# Solved: Nexus The Jupiter Incident



## JUPITERSSUN (Nov 29, 2006)

OK need help i have a dell e310 demension WXP nothing special i did add memory 1GB
I installed nexus I got the game from the UK I go to play and a error - nexus_DX8 ERROR
assertion Failed
FILE:dspace cpp
Line 542
expression:False
I'm also having problems with a game called EARTH 2160
And i have figured i need a better card And i did put in a Radeon x1300 pci But my monitor
would'nt reconize the hook up I mean the graphics worked but the monitor would'nt go in sleep mode after shut down or logging off so i gave the card back and thats my third Question, Is there a better card that i can try that isn't to much ? 100 or less ?
I'm really not ready to get anouther pc just yet.

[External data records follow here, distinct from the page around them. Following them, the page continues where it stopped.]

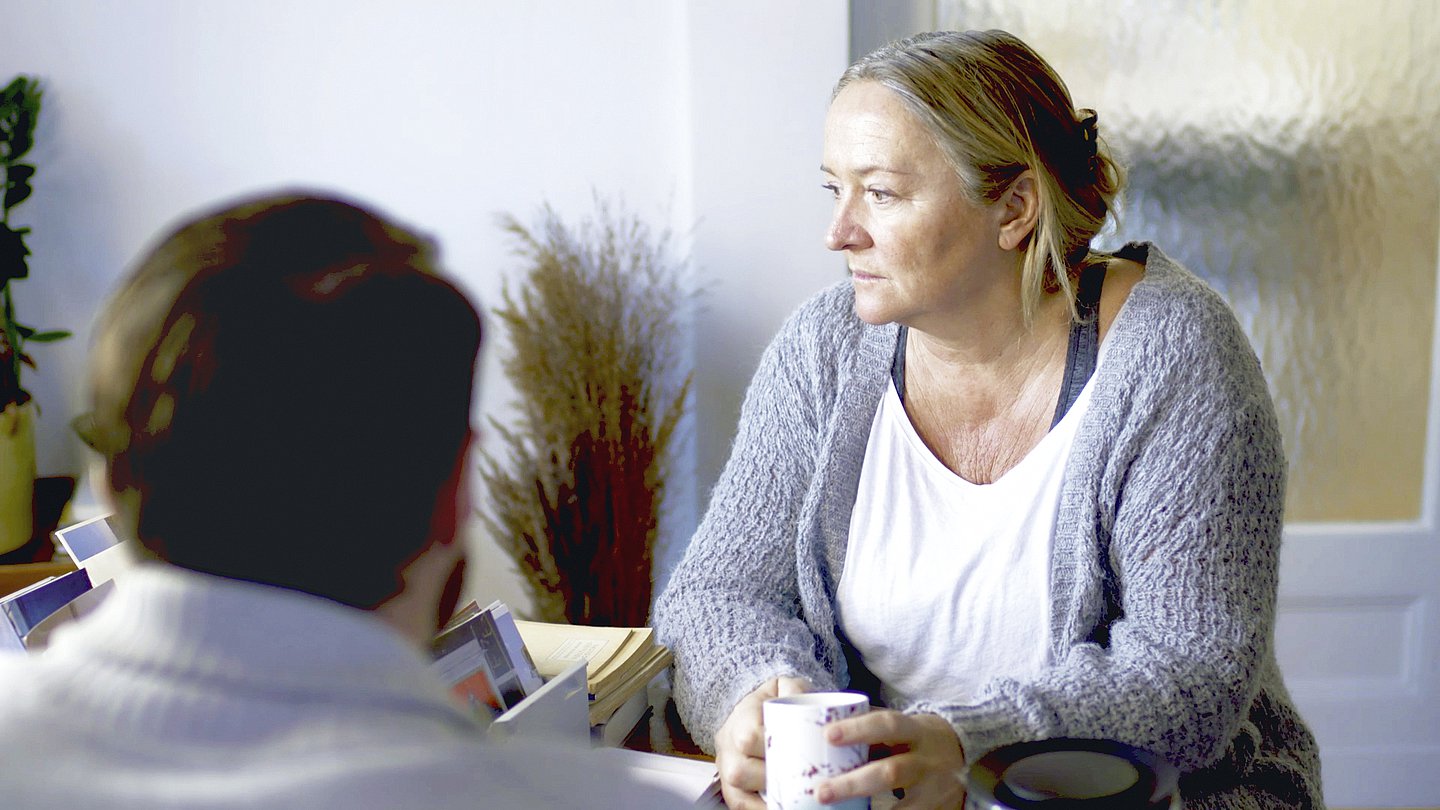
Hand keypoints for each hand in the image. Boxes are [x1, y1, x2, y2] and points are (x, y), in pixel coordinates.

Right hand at [714, 676, 810, 809]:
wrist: (754, 708)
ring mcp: (726, 767)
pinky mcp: (730, 786)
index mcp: (740, 719)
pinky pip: (739, 805)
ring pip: (735, 795)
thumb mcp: (785, 686)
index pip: (748, 738)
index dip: (770, 749)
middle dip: (770, 782)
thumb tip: (806, 705)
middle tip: (799, 783)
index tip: (795, 754)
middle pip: (738, 772)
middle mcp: (727, 745)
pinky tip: (780, 808)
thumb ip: (795, 689)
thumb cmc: (773, 700)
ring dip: (764, 803)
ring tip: (791, 803)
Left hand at [817, 711, 964, 808]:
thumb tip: (818, 721)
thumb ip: (868, 725)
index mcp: (915, 730)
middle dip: (853, 784)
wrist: (964, 751)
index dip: (858, 729)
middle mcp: (926, 760)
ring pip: (904, 806)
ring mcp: (935, 790)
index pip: (886, 724)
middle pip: (890, 772)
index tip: (827, 734)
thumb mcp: (900, 726)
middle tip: (821, 791)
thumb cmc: (916, 737)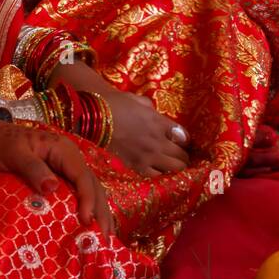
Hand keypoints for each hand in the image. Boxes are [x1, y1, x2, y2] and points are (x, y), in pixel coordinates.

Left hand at [0, 118, 114, 232]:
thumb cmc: (1, 145)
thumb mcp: (14, 155)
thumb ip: (33, 169)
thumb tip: (52, 188)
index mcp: (63, 150)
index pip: (83, 176)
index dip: (87, 199)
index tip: (86, 220)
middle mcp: (71, 159)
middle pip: (93, 185)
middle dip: (101, 210)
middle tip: (105, 237)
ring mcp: (67, 168)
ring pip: (91, 191)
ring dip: (99, 212)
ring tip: (104, 237)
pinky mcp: (61, 178)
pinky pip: (79, 193)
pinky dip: (88, 209)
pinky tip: (91, 225)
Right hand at [49, 62, 188, 176]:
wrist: (93, 117)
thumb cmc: (115, 104)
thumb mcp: (139, 101)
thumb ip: (152, 110)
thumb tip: (157, 116)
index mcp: (159, 122)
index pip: (185, 137)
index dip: (186, 141)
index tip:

There are no set backs in life its always on time


----------



## Couriant (Mar 26, 2002)

The first one (nexus) seems to be a graphic card problem. Make sure your card is supported by the game and update the drivers and DirectX if you haven't done so (it should be 9.0c


----------



## JUPITERSSUN (Nov 29, 2006)

Sorry for the late up date trying to catch up anyways there were programs running interfearance.The answer was to do a clean boot. Got that from here Thanks for the help.


----------